▶ Your goal
In the listing, find every line that has the string "cancer" and copy it.

▶ Supplied entries
....

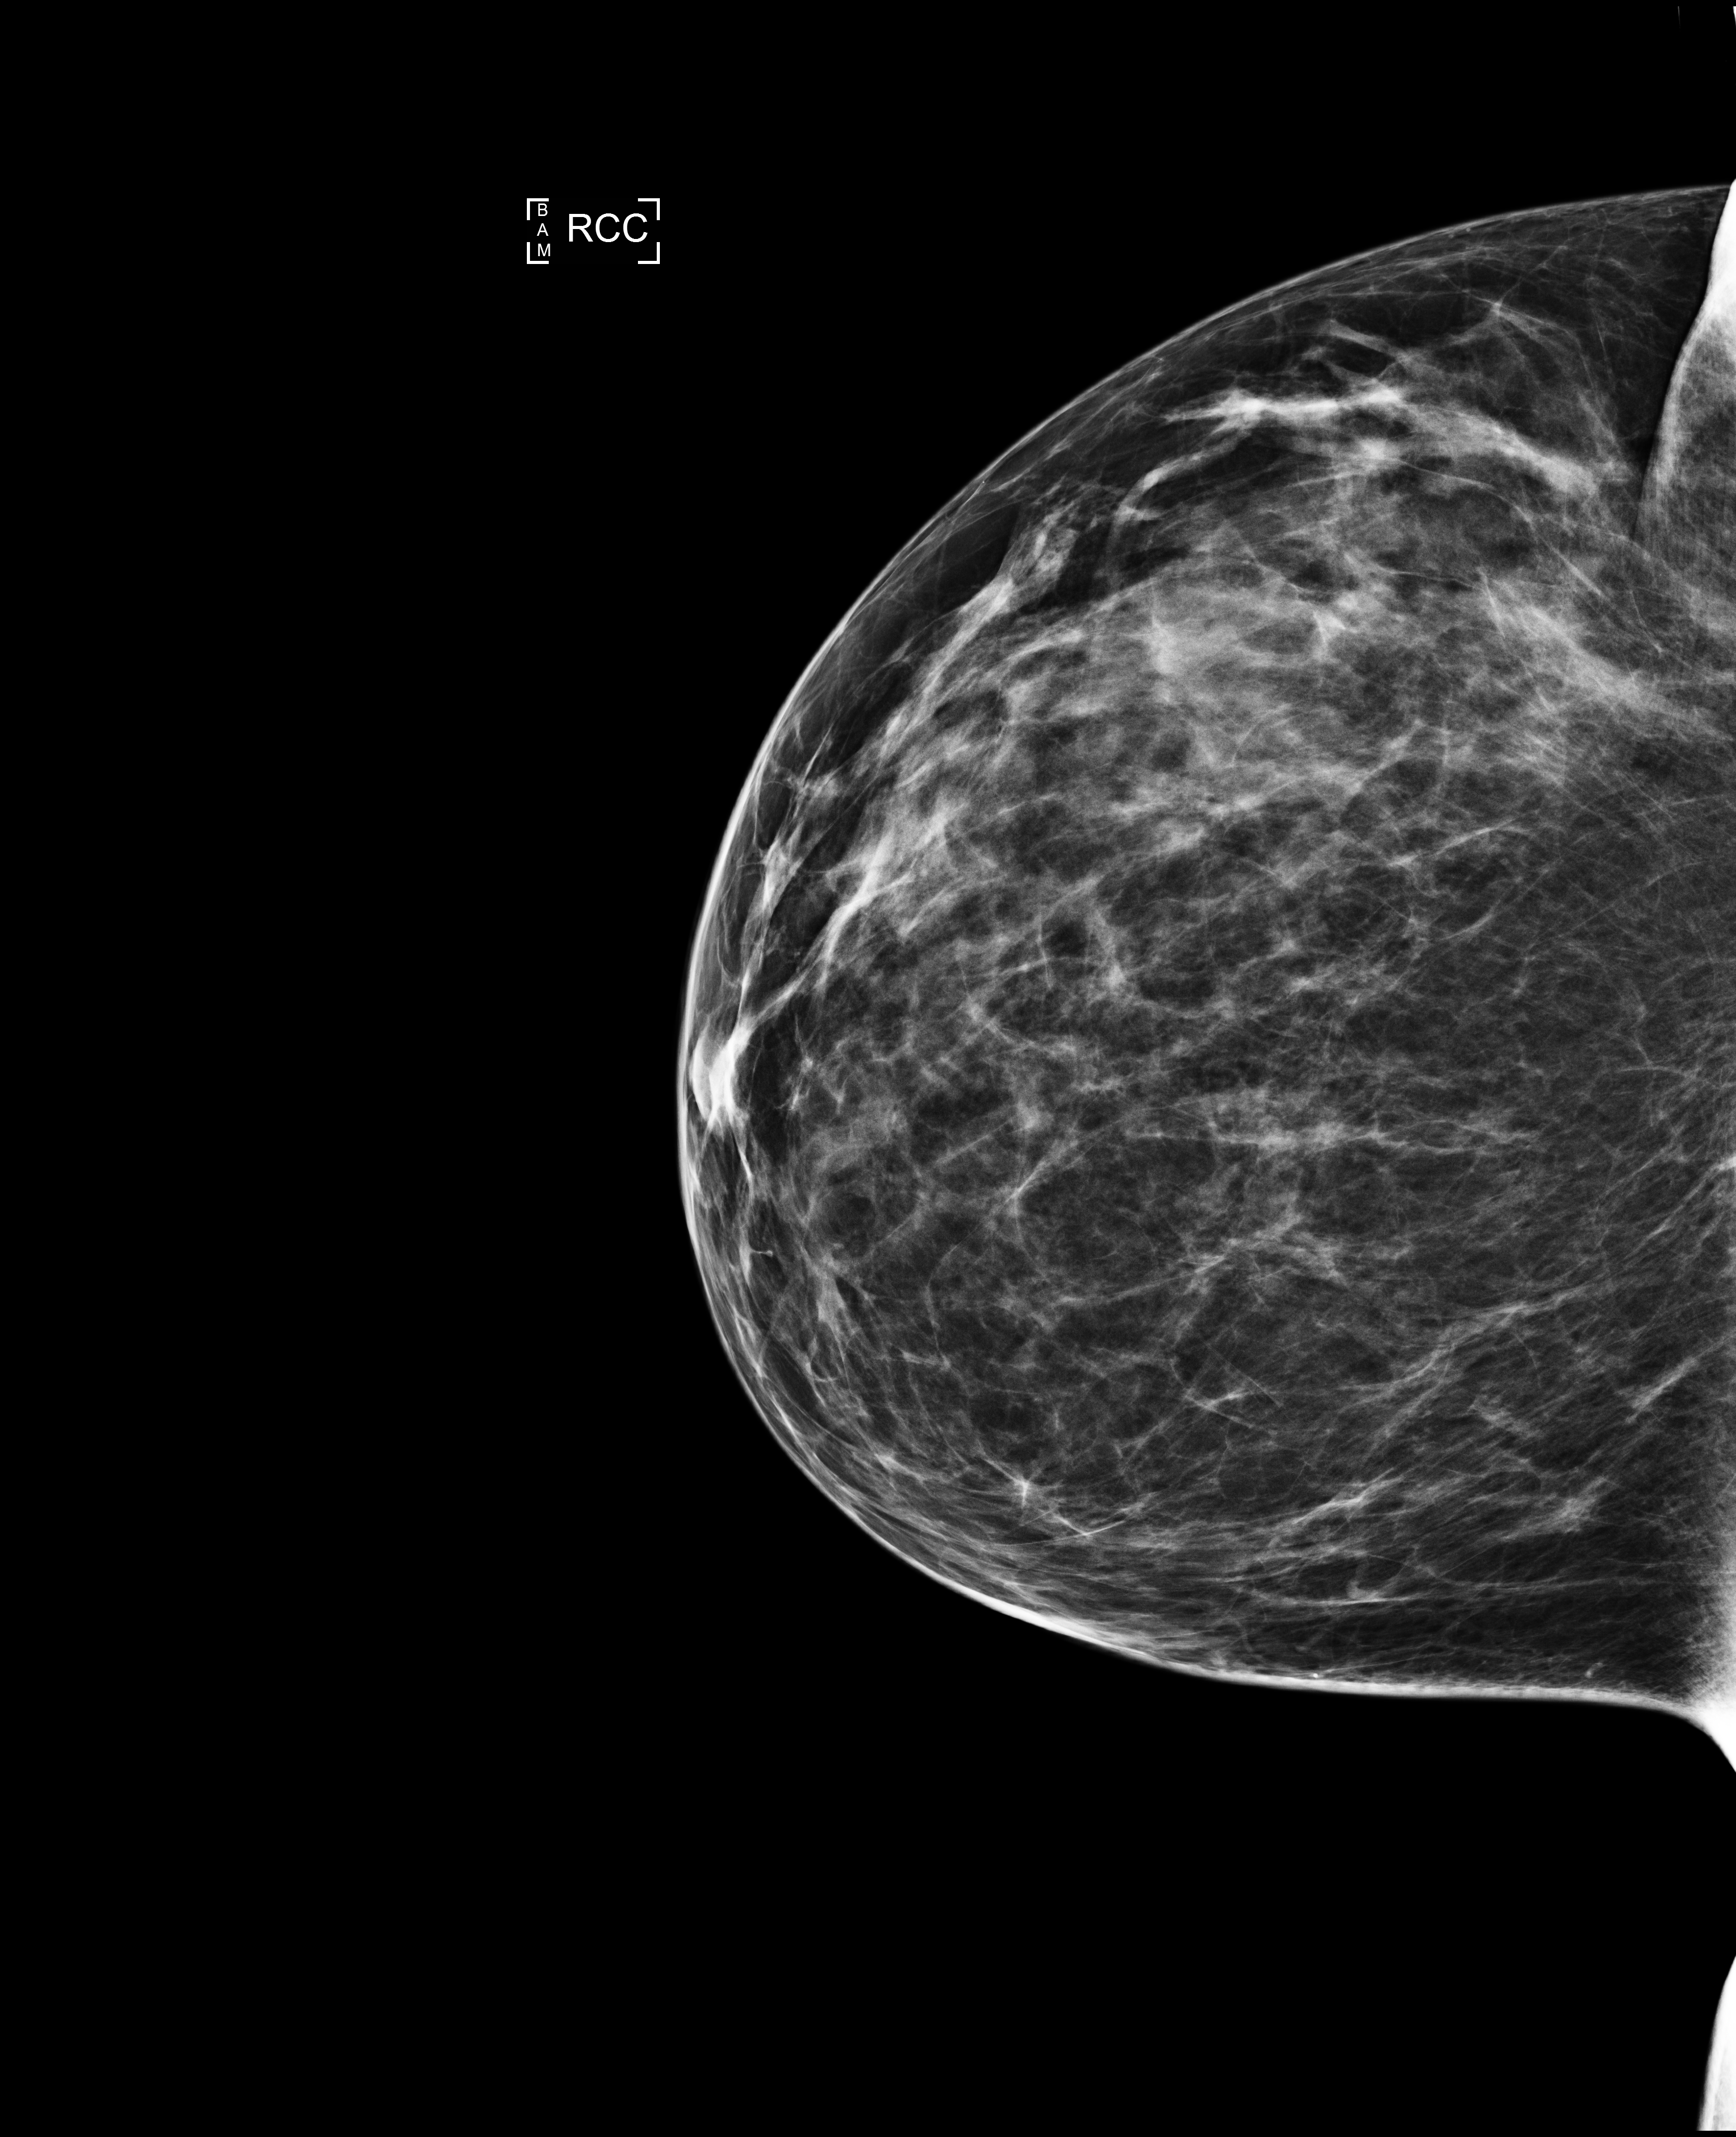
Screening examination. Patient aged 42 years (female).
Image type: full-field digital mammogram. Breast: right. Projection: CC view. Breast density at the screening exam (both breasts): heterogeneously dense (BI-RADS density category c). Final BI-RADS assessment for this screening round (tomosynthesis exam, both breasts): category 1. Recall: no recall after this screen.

....

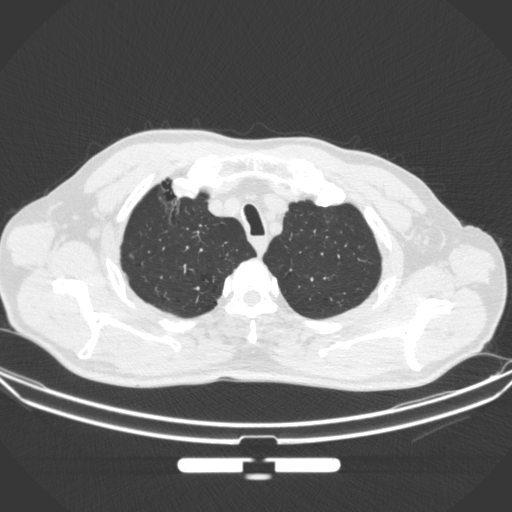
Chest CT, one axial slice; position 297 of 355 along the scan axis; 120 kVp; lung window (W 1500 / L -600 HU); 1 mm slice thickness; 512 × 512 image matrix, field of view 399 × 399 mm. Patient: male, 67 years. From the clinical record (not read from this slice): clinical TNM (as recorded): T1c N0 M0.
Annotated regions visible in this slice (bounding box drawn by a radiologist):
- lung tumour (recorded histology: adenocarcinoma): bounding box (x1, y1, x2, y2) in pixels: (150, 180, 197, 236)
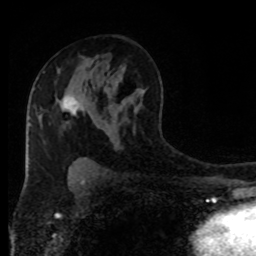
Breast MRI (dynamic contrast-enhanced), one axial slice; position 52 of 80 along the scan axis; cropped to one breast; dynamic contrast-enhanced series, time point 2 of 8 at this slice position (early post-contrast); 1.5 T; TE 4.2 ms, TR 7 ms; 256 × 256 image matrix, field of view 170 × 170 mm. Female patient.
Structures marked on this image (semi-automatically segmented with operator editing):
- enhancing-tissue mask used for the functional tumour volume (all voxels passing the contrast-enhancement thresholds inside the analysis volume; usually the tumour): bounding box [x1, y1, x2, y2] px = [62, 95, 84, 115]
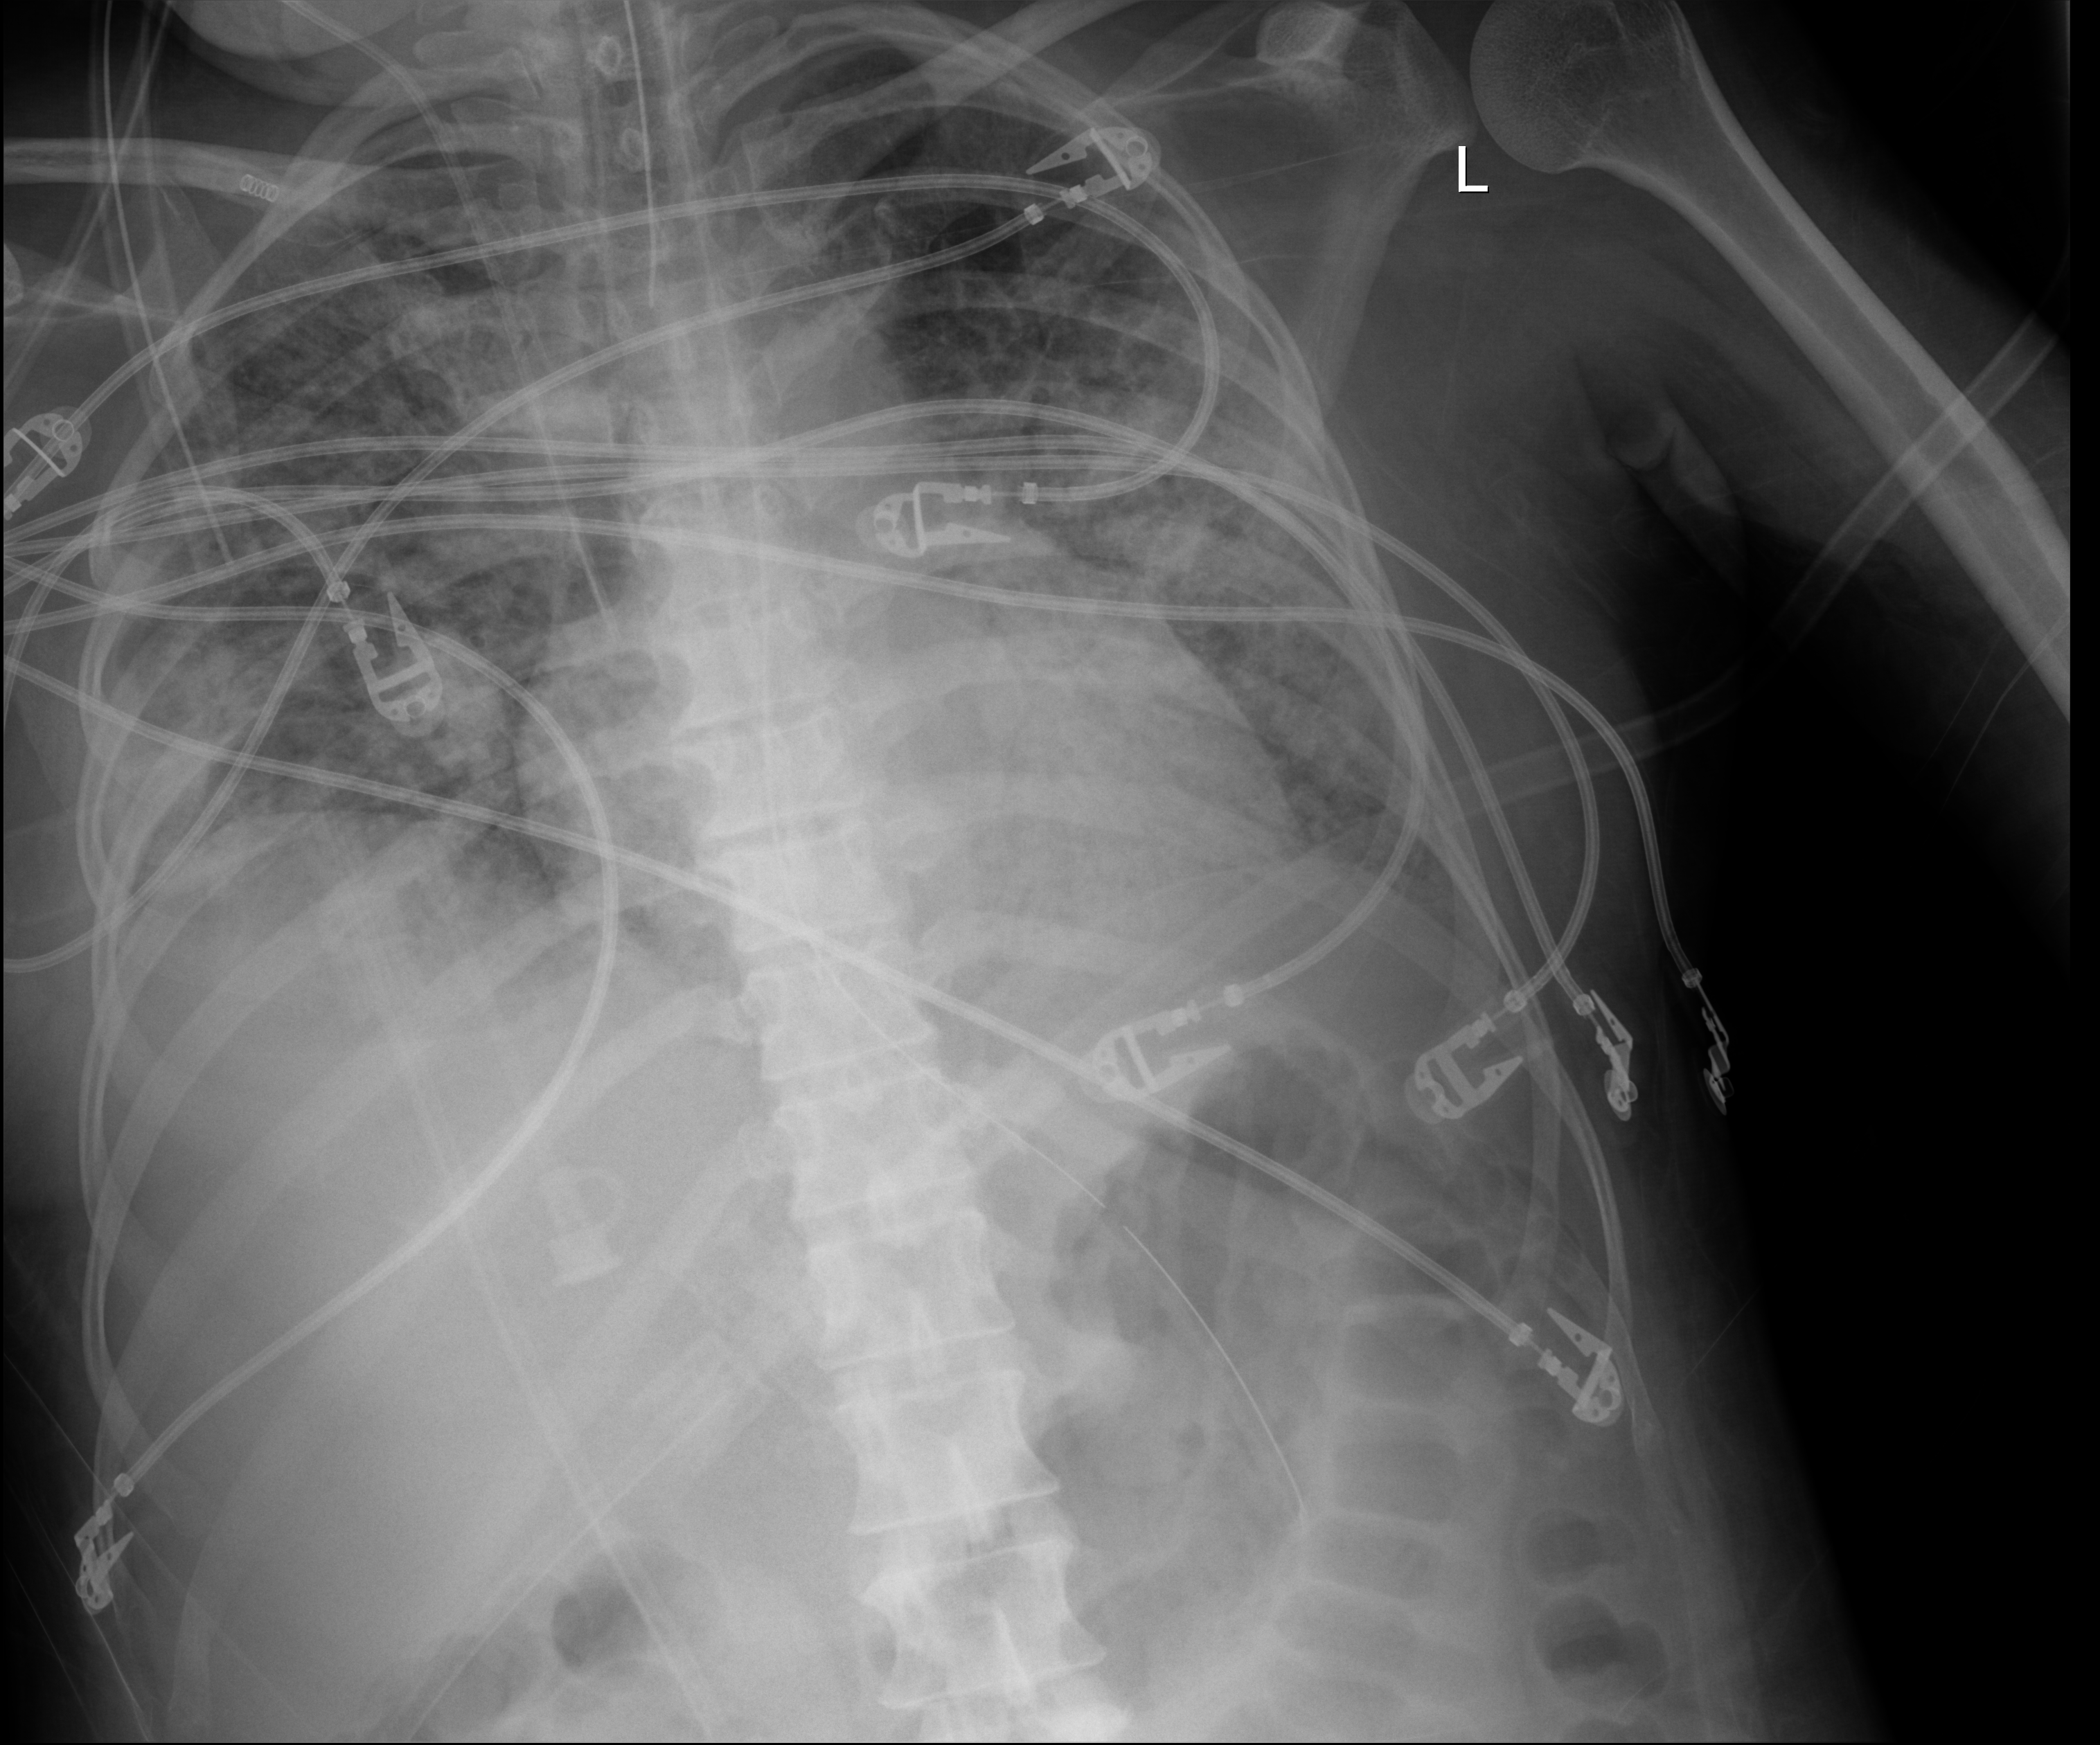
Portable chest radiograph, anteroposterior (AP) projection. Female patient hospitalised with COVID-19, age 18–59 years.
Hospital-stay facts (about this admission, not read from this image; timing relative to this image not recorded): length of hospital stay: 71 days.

....

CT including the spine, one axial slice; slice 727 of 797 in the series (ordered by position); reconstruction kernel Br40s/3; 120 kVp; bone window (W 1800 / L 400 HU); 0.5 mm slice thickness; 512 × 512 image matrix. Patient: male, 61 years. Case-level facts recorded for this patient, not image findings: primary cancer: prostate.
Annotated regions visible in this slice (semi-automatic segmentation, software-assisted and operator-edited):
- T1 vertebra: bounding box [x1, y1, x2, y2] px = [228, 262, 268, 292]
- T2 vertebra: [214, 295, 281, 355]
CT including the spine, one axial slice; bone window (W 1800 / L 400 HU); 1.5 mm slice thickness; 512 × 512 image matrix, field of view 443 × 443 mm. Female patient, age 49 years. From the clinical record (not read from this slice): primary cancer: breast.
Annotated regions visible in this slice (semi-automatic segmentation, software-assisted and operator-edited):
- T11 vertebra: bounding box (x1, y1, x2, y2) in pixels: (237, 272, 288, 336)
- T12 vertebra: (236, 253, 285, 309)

....

▶ Response for this exercise
CT including the spine, one axial slice; slice 727 of 797 in the series (ordered by position); reconstruction kernel Br40s/3; 120 kVp; bone window (W 1800 / L 400 HU); 0.5 mm slice thickness; 512 × 512 image matrix. Patient: male, 61 years. Case-level facts recorded for this patient, not image findings: primary cancer: prostate.
CT including the spine, one axial slice; bone window (W 1800 / L 400 HU); 1.5 mm slice thickness; 512 × 512 image matrix, field of view 443 × 443 mm. Female patient, age 49 years. From the clinical record (not read from this slice): primary cancer: breast.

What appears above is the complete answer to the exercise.